Methods Forty-eight male C57BL/6J mice were randomly divided into: control group (injected with equal volume of citrate buffer, 12 mice), single high-dose (150 mg/kg STZ, single intraperitoneal injection combined with high-fat and high-glucose, 18 only), multiple small doses (50 mg/kg STZ, continuous injection for 4 days combined with high-fat and high-sugar, 18 rats). Changes in fasting blood glucose (FBG), water intake, blood lipids, 24-hour urine protein, renal function and renal pathology were detected by the two modeling methods.
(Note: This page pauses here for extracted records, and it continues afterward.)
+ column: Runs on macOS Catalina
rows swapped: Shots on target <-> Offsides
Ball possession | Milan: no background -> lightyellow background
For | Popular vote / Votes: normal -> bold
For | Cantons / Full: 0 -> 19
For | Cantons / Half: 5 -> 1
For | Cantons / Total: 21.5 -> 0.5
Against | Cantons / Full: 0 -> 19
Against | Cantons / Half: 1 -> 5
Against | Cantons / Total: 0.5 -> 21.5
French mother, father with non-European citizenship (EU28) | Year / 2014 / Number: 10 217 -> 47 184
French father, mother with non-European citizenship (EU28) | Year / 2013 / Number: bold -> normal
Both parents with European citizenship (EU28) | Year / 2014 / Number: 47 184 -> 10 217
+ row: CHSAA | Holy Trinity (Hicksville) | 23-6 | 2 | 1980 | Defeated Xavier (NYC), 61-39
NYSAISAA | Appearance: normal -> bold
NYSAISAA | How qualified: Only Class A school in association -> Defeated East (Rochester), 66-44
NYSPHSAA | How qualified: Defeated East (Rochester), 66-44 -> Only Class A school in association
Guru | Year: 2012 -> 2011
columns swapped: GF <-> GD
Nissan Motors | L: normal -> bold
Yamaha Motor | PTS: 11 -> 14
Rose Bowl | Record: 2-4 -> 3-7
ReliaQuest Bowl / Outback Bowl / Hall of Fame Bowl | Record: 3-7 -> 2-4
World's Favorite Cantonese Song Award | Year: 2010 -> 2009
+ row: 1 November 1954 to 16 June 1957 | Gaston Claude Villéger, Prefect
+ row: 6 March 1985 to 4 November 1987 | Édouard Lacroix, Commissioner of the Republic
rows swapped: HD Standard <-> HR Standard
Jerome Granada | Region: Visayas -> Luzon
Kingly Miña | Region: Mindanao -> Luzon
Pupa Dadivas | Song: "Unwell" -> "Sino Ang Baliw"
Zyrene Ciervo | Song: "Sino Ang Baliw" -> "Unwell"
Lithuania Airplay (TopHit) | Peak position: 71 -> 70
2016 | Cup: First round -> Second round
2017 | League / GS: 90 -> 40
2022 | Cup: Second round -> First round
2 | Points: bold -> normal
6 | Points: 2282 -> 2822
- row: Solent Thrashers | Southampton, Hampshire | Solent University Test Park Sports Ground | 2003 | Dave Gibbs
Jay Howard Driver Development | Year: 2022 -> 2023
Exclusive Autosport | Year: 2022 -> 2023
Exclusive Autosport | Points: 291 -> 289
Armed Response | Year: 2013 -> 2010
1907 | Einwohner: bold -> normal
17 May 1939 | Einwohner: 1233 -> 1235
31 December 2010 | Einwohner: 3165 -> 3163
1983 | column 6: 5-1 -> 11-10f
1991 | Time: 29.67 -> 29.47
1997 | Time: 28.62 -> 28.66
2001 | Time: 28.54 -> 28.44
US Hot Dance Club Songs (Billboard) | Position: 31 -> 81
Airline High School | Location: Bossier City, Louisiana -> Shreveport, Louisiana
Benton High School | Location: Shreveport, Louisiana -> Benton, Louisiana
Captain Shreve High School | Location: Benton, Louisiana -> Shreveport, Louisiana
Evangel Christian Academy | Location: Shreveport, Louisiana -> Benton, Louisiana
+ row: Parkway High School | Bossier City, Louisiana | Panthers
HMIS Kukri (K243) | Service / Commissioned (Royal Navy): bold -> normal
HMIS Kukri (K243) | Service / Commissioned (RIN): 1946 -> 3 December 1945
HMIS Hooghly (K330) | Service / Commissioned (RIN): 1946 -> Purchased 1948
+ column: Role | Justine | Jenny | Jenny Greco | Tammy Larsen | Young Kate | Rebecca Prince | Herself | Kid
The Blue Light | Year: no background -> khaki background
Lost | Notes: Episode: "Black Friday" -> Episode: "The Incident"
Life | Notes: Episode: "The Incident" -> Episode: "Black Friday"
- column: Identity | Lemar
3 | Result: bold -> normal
Results After the injection of STZ, the weight of the mice in the single high-dose group increased slowly, while the weight of the mice in the multiple low-dose group showed a negative increase; the FBG and water intake of the single high-dose mice reached the peak 4 weeks after the injection of STZ, and the 24-hour urine protein was at The peak value was reached after 6 weeks of STZ injection, and then gradually decreased; FBG, 24h urine protein and water intake in the multiple low-dose group increased steadily and maintained at a high level; at the end of the experiment, the FBG, 24h urine protein, 24h urine protein and water intake of the mice in the multiple low-dose group were Serum triglyceride (TG), total cholesterol (TC), low density lipoprotein (LDL), serum creatinine (Scr), serum urea nitrogen (BUN) , kidney index (kidney index, KI) and glomerular reducing sugar levels were significantly higher than the single high-dose group (P<0.05), and the renal pathological changes were more obvious.
Conclusion Multiple low-dose injections of STZ combined with a high-sugar and high-fat diet to establish diabetic nephropathy in mice have a high model rate, low mortality, and good stability, and have similar pathogenesis and pathological characteristics of human diabetic nephropathy. method.